Éste es el telón de fondo que sirve de contexto a la escena del Evangelio de hoy. No obstante, no todos los judíos creían en la resurrección de los muertos. Entre ellos se encontraba el grupo de los saduceos, gente muy rica, muy selecta y muy adicta a la ocupación romana. Con ellos mantiene Jesús una fuerte diatriba. Los saduceos, desde su incredulidad en la resurrección de los muertos, intentan <<cazar>> a Jesús mediante una estratagema. En efecto, en le ljudaísmo existía la llamada ley del levirato, según la cual si un hombre se casaba con una mujer y el hombre moría sin dejar descendencia, el hermano siguiente mayor de edad y soltero tenía que casarse con la viuda para procurar tener descendencia con ella y así perpetuar la memoria de su hermano fallecido. Acogiéndose a esta ley, los saduceos le plantean a Jesús una situación pintoresca: una mujer que se casa siete veces, porque otras tantas han ido muriendo los respectivos maridos y hermanos sin dejarle descendencia.

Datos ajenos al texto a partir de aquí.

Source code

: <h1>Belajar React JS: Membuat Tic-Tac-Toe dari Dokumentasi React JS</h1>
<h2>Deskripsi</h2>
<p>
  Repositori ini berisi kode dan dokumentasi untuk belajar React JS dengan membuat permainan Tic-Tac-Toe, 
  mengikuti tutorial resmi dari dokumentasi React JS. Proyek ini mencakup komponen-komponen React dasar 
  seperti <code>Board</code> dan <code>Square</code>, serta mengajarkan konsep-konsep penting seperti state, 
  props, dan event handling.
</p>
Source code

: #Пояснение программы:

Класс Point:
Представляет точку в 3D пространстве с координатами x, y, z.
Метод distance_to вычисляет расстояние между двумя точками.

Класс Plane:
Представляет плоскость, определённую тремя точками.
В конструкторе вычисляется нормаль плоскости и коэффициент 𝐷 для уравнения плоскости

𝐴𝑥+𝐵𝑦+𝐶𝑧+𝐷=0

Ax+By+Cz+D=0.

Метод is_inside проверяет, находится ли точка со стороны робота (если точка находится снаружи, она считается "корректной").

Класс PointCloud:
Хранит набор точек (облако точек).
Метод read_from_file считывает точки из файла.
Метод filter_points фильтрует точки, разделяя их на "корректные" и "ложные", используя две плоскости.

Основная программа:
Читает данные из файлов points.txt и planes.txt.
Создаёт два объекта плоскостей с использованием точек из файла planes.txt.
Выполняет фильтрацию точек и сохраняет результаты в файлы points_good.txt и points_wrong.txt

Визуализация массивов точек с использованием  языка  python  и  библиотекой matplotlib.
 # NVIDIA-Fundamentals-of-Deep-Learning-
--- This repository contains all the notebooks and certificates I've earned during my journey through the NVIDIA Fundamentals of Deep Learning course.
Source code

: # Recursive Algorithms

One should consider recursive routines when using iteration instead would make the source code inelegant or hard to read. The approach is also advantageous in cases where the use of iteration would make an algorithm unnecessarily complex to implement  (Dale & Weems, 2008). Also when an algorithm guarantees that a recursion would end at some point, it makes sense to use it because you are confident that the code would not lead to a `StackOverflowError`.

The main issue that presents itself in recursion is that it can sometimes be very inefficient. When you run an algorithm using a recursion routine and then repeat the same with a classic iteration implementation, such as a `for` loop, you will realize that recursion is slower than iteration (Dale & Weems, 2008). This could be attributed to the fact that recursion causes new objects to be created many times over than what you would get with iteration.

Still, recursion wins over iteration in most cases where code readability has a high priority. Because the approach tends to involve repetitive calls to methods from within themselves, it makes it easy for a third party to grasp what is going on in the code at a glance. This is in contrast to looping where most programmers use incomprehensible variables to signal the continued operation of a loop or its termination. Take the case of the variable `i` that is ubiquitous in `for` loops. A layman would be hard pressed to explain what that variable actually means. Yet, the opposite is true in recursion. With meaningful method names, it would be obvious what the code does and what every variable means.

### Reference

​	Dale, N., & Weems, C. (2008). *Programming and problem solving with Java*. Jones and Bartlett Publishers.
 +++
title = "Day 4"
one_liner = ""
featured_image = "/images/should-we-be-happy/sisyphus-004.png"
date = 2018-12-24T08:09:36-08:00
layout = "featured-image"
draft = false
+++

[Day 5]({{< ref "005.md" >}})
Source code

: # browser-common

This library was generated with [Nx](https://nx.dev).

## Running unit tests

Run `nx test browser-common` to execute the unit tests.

Y aquí viene la pregunta capciosa de los saduceos a Jesús, si es que realmente existe la resurrección de los muertos como el mismo Jesús afirma: <<Cuando llegue la resurrección, ¿de cuál de ellos será la mujer? Porque los siete han estado casados con ella>>. Jesús, con gran aplomo y personalidad y con una sabiduría infinitamente superior a la de sus enemigos dialécticos, les responde con contundencia que en el cielo nadie se casará. Todos los que hayan sido juzgados <<dignos de la vida futura>> serán como ángeles. Es decir, es una torpeza trasladar a la otra vida los esquemas mentales y las realidades terrenas. San Pablo es muy explícito al respecto: <<Se siembra lo corruptible, resucita lo incorruptible; se siembra lo miserable, resucita lo glorioso; se siembra lo débil, resucita lo fuerte; se siembra un cuerpo animal, resucita el cuerpo espiritual […] Esta carne y esta sangre no pueden heredar el Reino de dios, ni lo ya corrompido heredar la incorrupción>> (1 Cor 15,42-44.50). Pero la revelación principal que Jesucristo les hace a los saduceos es la de evidenciarles que Dios es un Dios de vivos y no de muertos pues de lo contrario Moisés, cuando el episodio de la zarza ardiendo, no habría llamado al Señor: <<Dios de Abrahán, Dios de Isaac, Dios de Jacob>>. Para Dios, dichos personajes están vivos y reinan con Él para siempre. Así, los deja en ridículo.

Mis queridos hermanos y amigos, la conclusión que se saca del Evangelio de hoy es que, después de la muerte, todos nosotros resucitaremos. Nuestro destino será el de Cristo, que murió y resucitó por nosotros, porque, como veíamos el domingo pasado, el Señor es <<amigo de la vida>> (cf. Sab 11,26). Si con Él morimos, viviremos con Él; si con Él sufrimos, reinaremos con Él.

En este mes de noviembre, mes de ánimas, conviene que reflexionemos más seriamente de lo que lo hacemos en el sentido de nuestra vida, porque en ella encontraremos también el sentido de nuestra muerte. Hemos de vivir con gozo y alegría, con entusiasmo y entrega, con plenitud de sentido, sabiendo por la fe que no todo acaba en la muerte, sino que la muerte es conditio sine qua non para que <<lo corruptible se revista de incorruptibilidad>> y <<lo moral se vista de inmortalidad>>.

Pidamos también por todos nuestros hermanos difuntos que se pasaron de esta vida a la casa del Padre para que, en Dios, hayan encontrado el consuelo definitivo, la dicha de la suprema y total felicidad.